The equipment codings are explained in the below table
|Explosion proof||Ex||pursuant to the ATEX directives|
|Equipment Group||I||Can be used in underground mines|
|II||Can be used in all other places|
|Equipment Category||1||Equipment that is intended for use in an area where the flammable substance is present continuously or for a long period|
|2||Equipment that is intended for use in an area where the flammable substance is likely to present under correct operation|
|3||Equipment that is intended for use in an area where the flammable substance is not likely to present under correct operation and if it occurs it will only last for a short time|
|Gas / Dust||G||Equipment is approved for use in areas with flammable gases|
|D||Equipment is approved for use in areas with potentially explosive dust|
|Type of Protection||Ex d||Flameproof enclosure – prevents transmission of the explosion outside|
|Ex e||Increased safety – prevents high temperatures and sparks|
|Ex i||Intrinsic safety – low current/voltage supply|
|Ex p||Pressurised apparatus – positive pressure device|
|Ex m||Moulding – encapsulated|
|Ex o||Oil immersion – parts immersed in oil to isolate from explosive atmosphere|
|Ex q||Powder filling – prevents transmission of explosion outside|
|Ex n||Protection “n” – as agave, but for use in zone2|
|Ex t||Protection by enclosure – dust explosion proof|
|II||Surface above ground industries|
|Gas Sub Group||A||Less easily ignited gases e.g., Ammonia, Methane, Ethane|
|B||Easily ignited gases e.g, Acrylic, Nitrile, Ethylene|
|C||Most easily ignited e.g., hydrogen or acetylene|
|Temperature Classification*||T1||450 ºC|
* Product use depending on temperatures class (T1 – T6). The temperature class indicates the max. Temperature of the exposed surface of the product. For dust explosion proof, the max. Surface temperature is directly shown (e.g. T80ºC )
Product Marking Example
If equipment is ATEX approved, it will have mark as the following one
According to the above knowledge we have just learned, we can see that the product is intrinsic safety, designed for use in zone 1 or zone 2 areas, where gas group C may exist and its surface temperature will not exceed 135 ºC
|Ex||Explosion proof pursuant to the ATEX|
|II||Equipment is designed to used above ground (not under ground)|
|2||Equipment Category 2 can be used in zone 1 and zone 2 areas|
|G||Gas / Dust: designed for explosive atmosphere with hazardous gases|
|Ex i||Intrinsic safety – low current/voltage supply|
|II||Gas Group: surface (not under mines)|
|C||Gas sub group: C, the gases could be easily ignited|
|T4||Equipment surface temperature will not exceed 135 ºC|
Is ATEX the same as intrinsically safe?
Refer to the labeling of ex equipment above, intrinsic safety is only a type of protection for equipment in ATEX system.

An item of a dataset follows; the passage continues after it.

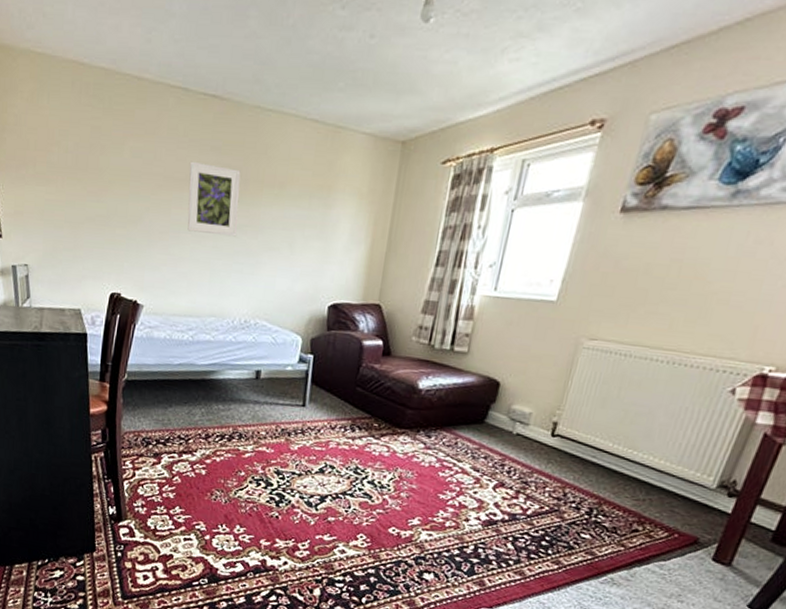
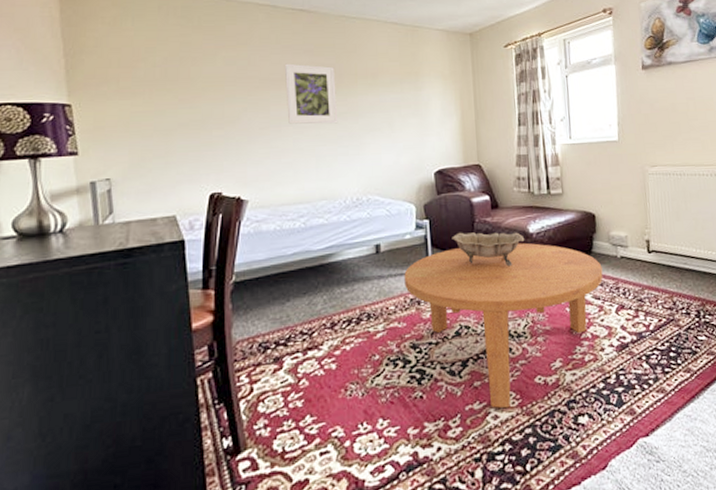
coffee table: none [278,389,492,548] -> present [404,242,603,409]
decorative bowl: none [334,373,412,419] -> present [452,232,525,267]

Its production marking is “Ex i” in a certified equipment.
Its protection principle is “Low current/voltage supply” that means this type of protection tries to limit energy output to avoid electrical spark or ignition resources.
There are 9 types of protection in ATEX equipments, such as Exd(flameproof enclosure), Exe(increased safety), Exi(intrinsic safety), Exo(oil immersion), and so on.